Bigua disait à sa femme, en parlant des enfants : « Notre aîné, notre cadet. » Un jour, d’une pièce voisine, ils entendirent le beau songeur :

– Te rappelles-tu, Desposoria, tes affreuses douleurs quand tu accouchas des jumeaux ? Et cette garde qui n’arrivait pas ! Et moi occupé à déballer le panier d’accouchement ! Heureusement que tout s’est bien passé !

Desposoria souriait avec quelque inquiétude à la tranquille imposture de son mari.

– Oui, grâce à Dieu, pour les autres enfants cela se passa beaucoup mieux et au bout de dix jours tu étais levée et vaillante !

Bigua dit un jour à sa femme :

– Nous allons recevoir nos amis pour leur montrer Antoine.

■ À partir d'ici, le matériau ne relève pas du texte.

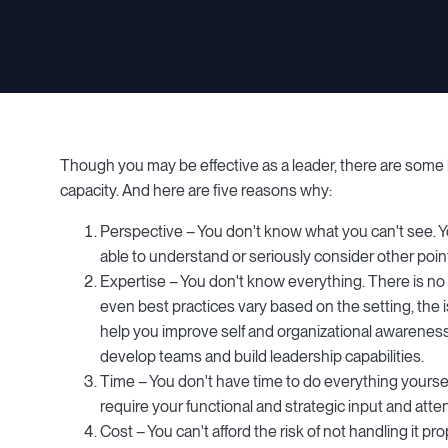
Though you may be effective as a leader, there are some le
capacity. And here are five reasons why:
Perspective – You don't know what you can't see. You
able to understand or seriously consider other point
Expertise – You don't know everything. There is no 
even best practices vary based on the setting, the 
help you improve self and organizational awareness, 
develop teams and build leadership capabilities.
Time – You don't have time to do everything yoursel
require your functional and strategic input and att
Cost – You can't afford the risk of not handling it p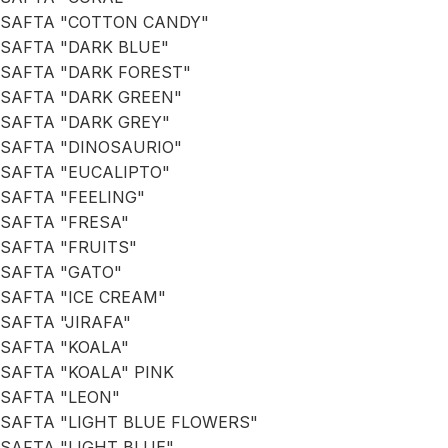
SAFTA "COTTON CANDY"
SAFTA "DARK BLUE"
SAFTA "DARK FOREST"
SAFTA "DARK GREEN"
SAFTA "DARK GREY"
SAFTA "DINOSAURIO"
SAFTA "EUCALIPTO"
SAFTA "FEELING"
SAFTA "FRESA"
SAFTA "FRUITS"
SAFTA "GATO"
SAFTA "ICE CREAM"
SAFTA "JIRAFA"
SAFTA "KOALA"
SAFTA "KOALA" PINK
SAFTA "LEON"
SAFTA "LIGHT BLUE FLOWERS"
SAFTA "LIGHT BLUE"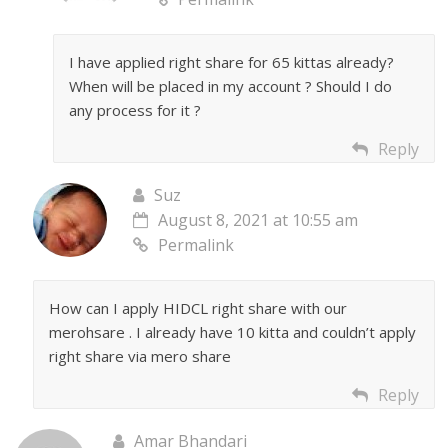
I have applied right share for 65 kittas already?
When will be placed in my account ? Should I do
any process for it ?
Reply
Suz
August 8, 2021 at 10:55 am
Permalink
How can I apply HIDCL right share with our
merohsare . I already have 10 kitta and couldn’t apply
right share via mero share
Reply
Amar Bhandari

– Mais, mon chéri, l’insouciance où tu vis de certains de tes actes, que j’admire mais qui sont punis par la loi, me paraît parfois effrayante. Tu vas et viens tranquillement, tu manges, bois, avec des enfants volés. Que cachaza ! Que pachorra  ! Et tu parles de recevoir nos amis et de leur présenter les enfants que nous avons adoptés. Ne vaudrait-il pas mieux quitter Paris ? On te cherche certainement. Et si les petits te dénonçaient ! Le danger est installé dans nos meubles.

– Oui, je mange, je dors à côté du danger et la nuit il me souffle dans le nez pour s’assurer de ma présence. Mais il ne m’effraie pas, c’est un enfant de plus dans la maison.